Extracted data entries
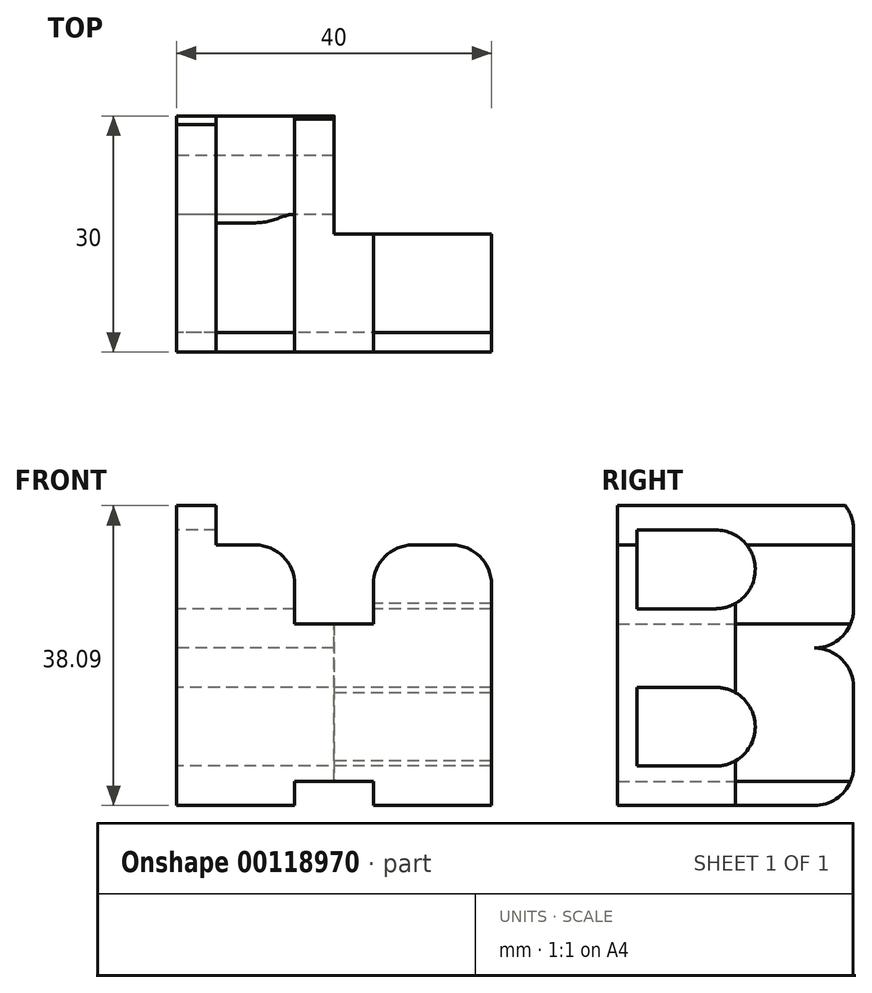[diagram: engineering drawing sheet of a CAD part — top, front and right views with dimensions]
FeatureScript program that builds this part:
annotation { "Feature Type Name" : "Feature", "Feature Type Description" : "" }
export const myFeature = defineFeature(function(context is Context, id is Id, definition is map)
    precondition{}
    {
        {
            var Q0;
            Q0=qCreatedBy(makeId("Top.planeOp"),FACE);
            var sketch = newSketch(context, id + "F0", { "sketchPlane" : qUnion([Q0])});
            skLineSegment(sketch, "E0.bottom", {"start": v(25, 25) * mm, "end": v(-25, 25) * mm, "construction": true});
            skLineSegment(sketch, "E0.top", {"start": v(25, -25) * mm, "end": v(-25, -25) * mm, "construction": true});
            skLineSegment(sketch, "E0.left", {"start": v(25, 25) * mm, "end": v(25, -25) * mm, "construction": true});
            skLineSegment(sketch, "E0.right", {"start": v(-25, 25) * mm, "end": v(-25, -25) * mm, "construction": true});
            skPoint(sketch, "E0.middle", {"position": v(0, 0) * mm});
            skLineSegment(sketch, "E1.bottom", {"start": v(20, 20) * mm, "end": v(-20, 20) * mm, "construction": true});
            skLineSegment(sketch, "E1.top", {"start": v(20, -20) * mm, "end": v(-20, -20) * mm, "construction": true});
            skLineSegment(sketch, "E1.left", {"start": v(20, 20) * mm, "end": v(20, -20) * mm, "construction": true});
            skLineSegment(sketch, "E1.right", {"start": v(-20, 20) * mm, "end": v(-20, -20) * mm, "construction": true});
            skLineSegment(sketch, "E2", {"start": v(-20, 20) * mm, "end": v(0, 20) * mm});
            skLineSegment(sketch, "E3", {"start": v(0, 20) * mm, "end": v(0, -5) * mm});
            skLineSegment(sketch, "E4", {"start": v(0, -5) * mm, "end": v(20, -5) * mm});
            skLineSegment(sketch, "E5", {"start": v(20, -5) * mm, "end": v(20, -20) * mm});
            skLineSegment(sketch, "E6", {"start": v(-20, -20) * mm, "end": v(-20, 20) * mm});
            skLineSegment(sketch, "E7", {"start": v(-20, -20) * mm, "end": v(20, -20) * mm});
            skSolve(sketch);
        }
        {
            var Q0;
            Q0=qCreatedBy(makeId("Right.planeOp"),FACE);
            var sketch = newSketch(context, id + "F1", { "sketchPlane" : qUnion([Q0])});
            skLineSegment(sketch, "E8.bottom", {"start": v(25, 25) * mm, "end": v(-25, 25) * mm, "construction": true});
            skLineSegment(sketch, "E8.top", {"start": v(25, -25) * mm, "end": v(-25, -25) * mm, "construction": true});
            skLineSegment(sketch, "E8.left", {"start": v(25, 25) * mm, "end": v(25, -25) * mm, "construction": true});
            skLineSegment(sketch, "E8.right", {"start": v(-25, 25) * mm, "end": v(-25, -25) * mm, "construction": true});
            skPoint(sketch, "E8.middle", {"position": v(0, 0) * mm});
            skLineSegment(sketch, "E9.bottom", {"start": v(5, 20) * mm, "end": v(-20, 20) * mm, "construction": true});
            skLineSegment(sketch, "E9.top", {"start": v(5, -20) * mm, "end": v(-20, -20) * mm, "construction": true});
            skLineSegment(sketch, "E9.left", {"start": v(20, 20) * mm, "end": v(20, -20) * mm, "construction": true});
            skLineSegment(sketch, "E9.right", {"start": v(-20, 20) * mm, "end": v(-20, -20) * mm, "construction": true});
            skLineSegment(sketch, "E10", {"start": v(-20, 20) * mm, "end": v(-20, -20) * mm});
            skLineSegment(sketch, "E11", {"start": v(-20, -20) * mm, "end": v(5, -20) * mm});
            skLineSegment(sketch, "E12", {"start": v(-20, 20) * mm, "end": v(5, 20) * mm});
            skPoint(sketch, "E13.center.orphan", {"position": v(-10, 10) * mm});
            skPoint(sketch, "E14.center.orphan", {"position": v(-10, -10) * mm});
            skLineSegment(sketch, "E15.bottom", {"start": v(-7.5, 15) * mm, "end": v(-17.5, 15) * mm});
            skLineSegment(sketch, "E15.top", {"start": v(-7.5, 5) * mm, "end": v(-17.5, 5) * mm});
            skLineSegment(sketch, "E15.left", {"start": v(-2.5, 10) * mm, "end": v(-2.5, 10) * mm});
            skLineSegment(sketch, "E15.right", {"start": v(-17.5, 15) * mm, "end": v(-17.5, 5) * mm});
            skPoint(sketch, "E16.visualSharp", {"position": v(-2.5, 15) * mm});
            skArc(sketch, "E16.filletArc", {"start": v(-2.5, 10) * mm, "mid": v(-3.96, 13.54) * mm, "end": v(-7.5, 15) * mm});
            skPoint(sketch, "E17.visualSharp", {"position": v(-2.5, 5) * mm});
            skArc(sketch, "E17.filletArc", {"start": v(-7.5, 5) * mm, "mid": v(-3.96, 6.46) * mm, "end": v(-2.5, 10) * mm});
            skLineSegment(sketch, "E18.bottom", {"start": v(-7.5, -5) * mm, "end": v(-17.5, -5) * mm});
            skLineSegment(sketch, "E18.top", {"start": v(-7.5, -15) * mm, "end": v(-17.5, -15) * mm});
            skLineSegment(sketch, "E18.left", {"start": v(-2.5, -10) * mm, "end": v(-2.5, -10) * mm});
            skLineSegment(sketch, "E18.right", {"start": v(-17.5, -5) * mm, "end": v(-17.5, -15) * mm});
            skPoint(sketch, "E19.visualSharp", {"position": v(-2.5, -5) * mm});
            skArc(sketch, "E19.filletArc", {"start": v(-2.5, -10) * mm, "mid": v(-3.96, -6.46) * mm, "end": v(-7.5, -5) * mm});
            skPoint(sketch, "E20.visualSharp", {"position": v(-2.5, -15) * mm});
            skArc(sketch, "E20.filletArc", {"start": v(-7.5, -15) * mm, "mid": v(-3.96, -13.54) * mm, "end": v(-2.5, -10) * mm});
            skLineSegment(sketch, "E21", {"start": v(10, -15) * mm, "end": v(10, -5) * mm});
            skPoint(sketch, "E22.newPointB", {"position": v(20, -20) * mm});
            skArc(sketch, "E22.filletArc", {"start": v(5, -20) * mm, "mid": v(8.54, -18.54) * mm, "end": v(10, -15) * mm});
            skPoint(sketch, "E23.visualSharp", {"position": v(10, 0) * mm});
            skArc(sketch, "E23.filletArc", {"start": v(10, -5) * mm, "mid": v(8.54, -1.46) * mm, "end": v(5, 0) * mm});
            skLineSegment(sketch, "E24", {"start": v(10, 5) * mm, "end": v(10, 15) * mm});
            skArc(sketch, "E25.filletArc", {"start": v(5, 0) * mm, "mid": v(8.54, 1.46) * mm, "end": v(10, 5) * mm});
            skPoint(sketch, "E26.newPointA", {"position": v(20, 20) * mm});
            skArc(sketch, "E26.filletArc", {"start": v(10, 15) * mm, "mid": v(8.54, 18.54) * mm, "end": v(5, 20) * mm});
            skPoint(sketch, "E27.visualSharp", {"position": v(5, 20) * mm});
            skLineSegment(sketch, "E27.filletArc", {"start": v(5, 20) * mm, "end": v(5, 20) * mm});
            skPoint(sketch, "E28.visualSharp", {"position": v(10, 5) * mm});
            skLineSegment(sketch, "E28.filletArc", {"start": v(10, 5) * mm, "end": v(10, 5) * mm});
            skSolve(sketch);
        }
        {
            var Q0;
            Q0=qCreatedBy(makeId("Front.planeOp"),FACE);
            var sketch = newSketch(context, id + "F2", { "sketchPlane" : qUnion([Q0])});
            skLineSegment(sketch, "E29.bottom", {"start": v(25, 25) * mm, "end": v(-25, 25) * mm, "construction": true});
            skLineSegment(sketch, "E29.top", {"start": v(25, -25) * mm, "end": v(-25, -25) * mm, "construction": true});
            skLineSegment(sketch, "E29.left", {"start": v(25, 25) * mm, "end": v(25, -25) * mm, "construction": true});
            skLineSegment(sketch, "E29.right", {"start": v(-25, 25) * mm, "end": v(-25, -25) * mm, "construction": true});
            skPoint(sketch, "E29.middle", {"position": v(0, 0) * mm});
            skLineSegment(sketch, "E30.bottom", {"start": v(20, 18.1) * mm, "end": v(-20, 18.1) * mm, "construction": true});
            skLineSegment(sketch, "E30.top", {"start": v(20, -21.9) * mm, "end": v(-20, -21.9) * mm, "construction": true});
            skLineSegment(sketch, "E30.left", {"start": v(20, 8.1) * mm, "end": v(20, -21.9) * mm, "construction": true});
            skLineSegment(sketch, "E30.right", {"start": v(-20, 18.1) * mm, "end": v(-20, -21.9) * mm, "construction": true});
            skPoint(sketch, "E30.middle", {"position": v(0, -1.9) * mm});
            skLineSegment(sketch, "E31.bottom", {"start": v(-20, 18.1) * mm, "end": v(-15, 18.1) * mm});
            skLineSegment(sketch, "E31.top", {"start": v(-20, 13.1) * mm, "end": v(-15, 13.1) * mm});
            skLineSegment(sketch, "E31.left", {"start": v(-20, 18.1) * mm, "end": v(-20, 13.1) * mm});
            skLineSegment(sketch, "E31.right", {"start": v(-15, 18.1) * mm, "end": v(-15, 13.1) * mm});
            skLineSegment(sketch, "E32.bottom", {"start": v(-20, 13.1) * mm, "end": v(-10, 13.1) * mm});
            skLineSegment(sketch, "E32.top", {"start": v(-20, -21.9) * mm, "end": v(-5, -21.9) * mm});
            skLineSegment(sketch, "E32.left", {"start": v(-20, 13.1) * mm, "end": v(-20, -21.9) * mm});
            skLineSegment(sketch, "E32.right", {"start": v(-5, 8.1) * mm, "end": v(-5, -21.9) * mm});
            skLineSegment(sketch, "E33.bottom", {"start": v(-5, 3.1) * mm, "end": v(5, 3.1) * mm});
            skLineSegment(sketch, "E33.top", {"start": v(-5, -16.9) * mm, "end": v(5, -16.9) * mm});
            skLineSegment(sketch, "E33.left", {"start": v(-5, 3.1) * mm, "end": v(-5, -16.9) * mm});
            skLineSegment(sketch, "E33.right", {"start": v(5, 3.1) * mm, "end": v(5, -16.9) * mm});
            skLineSegment(sketch, "E34.bottom", {"start": v(10, 13.1) * mm, "end": v(15, 13.1) * mm});
            skLineSegment(sketch, "E34.top", {"start": v(5, -21.9) * mm, "end": v(20, -21.9) * mm});
            skLineSegment(sketch, "E34.left", {"start": v(5, 8.1) * mm, "end": v(5, -21.9) * mm});
            skLineSegment(sketch, "E34.right", {"start": v(20, 8.1) * mm, "end": v(20, -21.9) * mm});
            skPoint(sketch, "E35.visualSharp", {"position": v(-5, 13.1) * mm});
            skArc(sketch, "E35.filletArc", {"start": v(-5, 8.1) * mm, "mid": v(-6.46, 11.63) * mm, "end": v(-10, 13.1) * mm});
            skPoint(sketch, "E36.visualSharp", {"position": v(5, 13.1) * mm});
            skArc(sketch, "E36.filletArc", {"start": v(10, 13.1) * mm, "mid": v(6.46, 11.63) * mm, "end": v(5, 8.1) * mm});
            skPoint(sketch, "E37.newPointB", {"position": v(20, 18.1) * mm});
            skArc(sketch, "E37.filletArc", {"start": v(20, 8.1) * mm, "mid": v(18.54, 11.63) * mm, "end": v(15, 13.1) * mm});
            skSolve(sketch);
        }
        {
            var Q0;
            Q0 = qSketchRegion(id + "F0", true);
            extrude(context, id + "F3", {"entities" : qUnion([Q0]), "endBound" : BoundingType.SYMMETRIC, "depth" : 50 * mm});
        }
        {
            var Q0;
            Q0 = qSketchRegion(id + "F1", true);
            extrude(context, id + "F4", {"entities" : qUnion([Q0]), "operationType" : NewBodyOperationType.INTERSECT, "endBound" : BoundingType.SYMMETRIC, "depth" : 50 * mm});
        }
        {
            var Q0;
            Q0 = qSketchRegion(id + "F2", true);
            extrude(context, id + "F5", {"entities" : qUnion([Q0]), "operationType" : NewBodyOperationType.INTERSECT, "endBound" : BoundingType.SYMMETRIC, "depth" : 50 * mm});
        }
    });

▸ PROBLEM STATEMENT:
Return each line of the records that contains the string "middle".

▸ FINAL RESULT:
            skPoint(sketch, "E0.middle", {"position": v(0, 0) * mm});
            skPoint(sketch, "E8.middle", {"position": v(0, 0) * mm});
            skPoint(sketch, "E29.middle", {"position": v(0, 0) * mm});
            skPoint(sketch, "E30.middle", {"position": v(0, -1.9) * mm});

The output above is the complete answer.